Oggi, gente buona, che nutre gli uccelli, offre un pasto ai senzatetto, dona lultimo pezzo di pane, è vista come pazza, ma è la loro gentilezza a dare luce al mondo. Ora il valore è la forza, laudacia, larroganza. Si temono e si rispettano chi è debole, lo scherniscono, lo calpestano, non capendo perché qualcuno voglia condividere lultimo euro. Così il pianeta geme, il bilancio dellarmonia si spezza. Dobbiamo vivere insieme, in armonia.
Un anno dopo la zia Lina lasciò la città; il marito era morto, i parenti della Basilicata lavrebbero accolta. Piangemmo tutti nel cortile. Prima di partire, ci regalò wafer, baci e una grande scatola di carta con i suoi avvolgenti nastri. Ci insegnò a fare segreti: raccoglievamo un pezzo di carta, un fiore, un frammento di bottiglia, li seppellivamo e poi, con le mani, li riscoprivamo, come un tesoro.
Ci diede una foto, un ritratto di tutti noi, da custodire a rotazione.
Tornerò tra un anno, controllerò. Sarò lì! salutò, scomparendo allorizzonte con una valigia più grande di lei, Briciola al seguito.
Non la rivedemmo più. I segreti rimanevano, ma non cera più nessuno a mostrarceli. Crescemmo, diventammo adulti, camminammo per le strade, ma ogni tanto una lacrima ci colava agli occhi al ricordo di Lina.
Ci eravamo promessi di ritrovarci un anno fa, nel vecchio cortile. Ingegnere Riccardo era diventato direttore di una banca; Francesca traduttrice internazionale; gli altri erano sparsi, le connessioni perse, la casa ormai demolita, al suo posto un grattacielo.
Kesha, ora più grande, scavava tra le foglie di un giardino di nuovo.
Cosa cerchi? gli chiesi.
I segreti di zia Lina. È passato tanto tempo, ma il vuoto è ancora dentro. Dove è? È viva? A volte la vedo nei ricordi, mi porge una caramella. La moglie porta dolci dallestero, ma non li mangio. Voglio solo quella caramella dinfanzia, la più buona. Ho ancora la foto sospirò.

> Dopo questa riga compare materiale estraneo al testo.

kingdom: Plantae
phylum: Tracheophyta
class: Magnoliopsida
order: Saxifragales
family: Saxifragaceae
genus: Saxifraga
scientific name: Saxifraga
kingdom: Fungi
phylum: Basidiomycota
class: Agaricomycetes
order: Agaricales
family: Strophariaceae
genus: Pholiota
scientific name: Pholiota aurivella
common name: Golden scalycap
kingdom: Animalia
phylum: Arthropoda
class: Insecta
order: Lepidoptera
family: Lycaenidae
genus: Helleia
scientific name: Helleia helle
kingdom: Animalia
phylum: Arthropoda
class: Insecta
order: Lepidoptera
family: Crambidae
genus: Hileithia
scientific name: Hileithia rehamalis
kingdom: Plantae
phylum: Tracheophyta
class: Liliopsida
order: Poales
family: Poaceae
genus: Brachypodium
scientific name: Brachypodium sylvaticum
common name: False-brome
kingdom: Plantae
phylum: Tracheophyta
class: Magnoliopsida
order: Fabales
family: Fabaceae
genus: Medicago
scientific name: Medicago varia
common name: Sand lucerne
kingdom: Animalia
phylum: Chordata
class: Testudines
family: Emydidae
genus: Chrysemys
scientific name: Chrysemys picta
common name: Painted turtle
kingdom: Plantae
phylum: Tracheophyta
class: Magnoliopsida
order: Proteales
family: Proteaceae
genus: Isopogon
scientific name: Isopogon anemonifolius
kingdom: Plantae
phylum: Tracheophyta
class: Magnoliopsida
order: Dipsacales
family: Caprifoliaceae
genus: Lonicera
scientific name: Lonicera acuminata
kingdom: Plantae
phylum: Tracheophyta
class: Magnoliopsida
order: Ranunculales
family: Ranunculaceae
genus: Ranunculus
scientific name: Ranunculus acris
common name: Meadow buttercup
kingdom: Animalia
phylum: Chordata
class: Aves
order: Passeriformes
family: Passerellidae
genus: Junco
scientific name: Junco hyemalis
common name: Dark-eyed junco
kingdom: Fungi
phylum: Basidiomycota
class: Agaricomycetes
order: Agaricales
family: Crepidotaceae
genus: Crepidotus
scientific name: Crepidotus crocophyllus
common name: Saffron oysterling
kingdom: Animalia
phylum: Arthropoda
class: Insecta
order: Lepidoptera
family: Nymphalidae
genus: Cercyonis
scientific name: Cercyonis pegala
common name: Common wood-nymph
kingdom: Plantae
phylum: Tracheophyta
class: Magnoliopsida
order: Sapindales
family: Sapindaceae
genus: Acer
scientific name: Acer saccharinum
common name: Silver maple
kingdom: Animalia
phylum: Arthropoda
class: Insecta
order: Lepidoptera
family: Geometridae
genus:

Lo stesso dicevo io. Era così buona. sussurrò Francesca.
E ricordateva sempre che, anche da adulti, dovevamo restare bambini di cuore, perché gli elfi si arrabbierebbero e la vita sarebbe diventata noiosa aggiunsi.
Le zii, che urlavano contro di noi, avevano torto. Siamo cresciuti, ma Lina rimane nei nostri cuori. Quando il dolore ci assale, sentiamo ancora la sua voce:
Non piangere, piccolino. Mangia una caramella. Andrà tutto bene.